Given these constraints, a better subtitle might have been “The Detainees Do Not Speak” or perhaps “The Detainees Are Not Allowed to Speak.” But the best subtitle, I fear, would have been “The Pentagon Speaks.” To be sure, it’s hard to imagine a straightforward propagandistic use for the lines “America sucks, America chills, / While d’ blood of d’ Muslims is forever getting spilled”; but you can’t help suspecting that this entire production is some kind of public relations psych-out, “proof” that dissent thrives even in the cells of Guantánamo. (Does that sound paranoid? Can you think of another good reason the Pentagon would have selected these lines out of thousands for publication?)

You have to be in the mood for some death-defying Orwellian back-flips, then, to read “Poems From Guantánamo.” When Martin Mubanga, an “athletic kickboxer” and a “citizen of both the United Kingdom and Zambia” (the poems come with extensive biographical notes, often more evocative than the poems themselves) refers to “hard-core detainees like you an’ me” — is this a case of the Pentagon’s missing the irony or, more likely, has the Pentagon deemed that analogy so absurd as to reveal a dangerous criminal mind-set? Since the poem, written in an absurd ersatz-gangsta patois, possesses exactly zero literary interest, what is a reader to do besides try to locate the governmental cunning in clearing it for publication?

But the bulk of these poems are so vague, their claims so conventional, that they might have been written at any point in history by anyone suffering anything. “What kind of spring is this, / Where there are no flowers and / The air is filled with a miserable smell?” Even though these lines were, we are told, carved into a Styrofoam cup (the detainees were for a time denied pen and paper), they mimic the kinds of things sad or frustrated people have always written. But surely being imprisoned in Guantánamo rises to a level of wretchedness beyond mere sadness or frustration. When Sami Al Haj, a detainee whose biography says he was “tortured at both Bagram Air Base and Kandahar” before ending up at Guantánamo, writes that “hot tears covered my face,” he sounds like a teenage sonneteer, not the victim of nearly unimaginable physical cruelty. Such are the unfortunate diminishing returns of poetic figuration, which, except in extraordinary cases, blunts where it purports to sharpen, blurs where it promised focus.
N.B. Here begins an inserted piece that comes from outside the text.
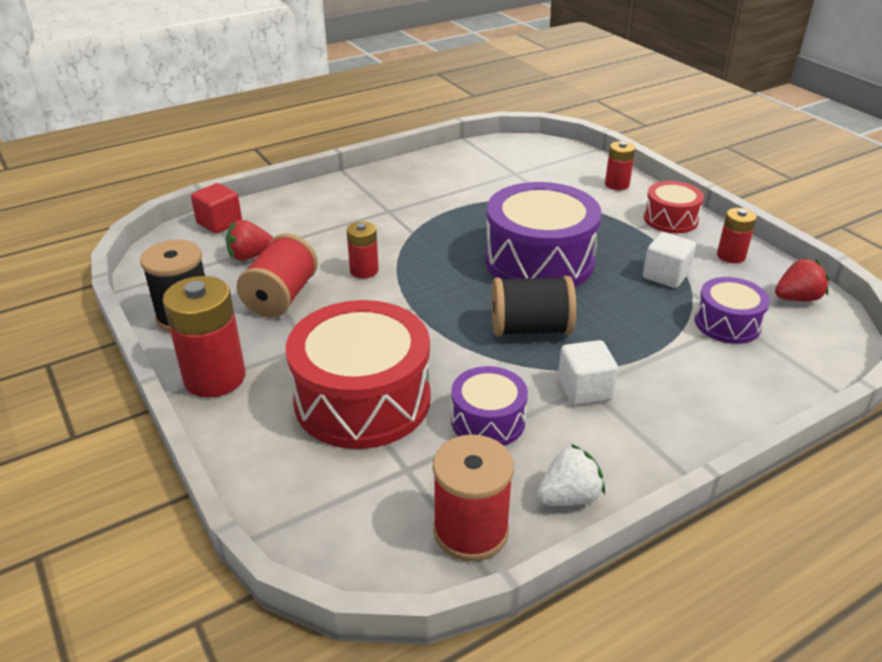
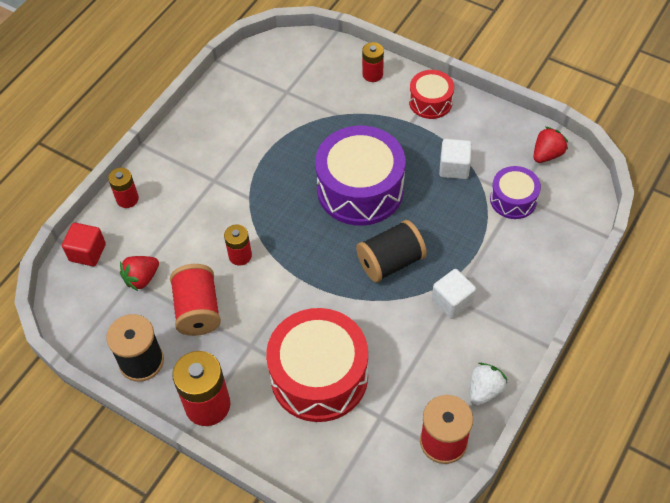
camera: 25 degrees left, 20 degrees up
purple drum [451,366,528,446] -> none
red battery [717,208,757,263] -> red battery moved to [108,168,139,208]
The effect of this volume is therefore curiously to make Guantánamo and our abuses there unfold on an abstract “literary” plane rather than in real life and real time. That’s too bad, since Falkoff and the other lawyers behind this project have acted in enormous good faith and some day will be recognized for their legal work as national heroes. But imagine a volume of Osip Mandelstam’s poetry released by the Soviet government in 1938, or an anthology of poems by Japanese internment prisoners released by our government during the Second World War. The government’s disingenuous resistance to this book’s publication aside (a wooden official statement denounces the book as “another tool in their battle of ideas against Western democracies”), the Pentagon ought to get an editor’s credit on “Poems From Guantánamo.”

 

Dan Chiasson is the author of three books, most recently “One Kind of Everything: Poem and Person in Contemporary America,” a volume of essays. He teaches at Wellesley College.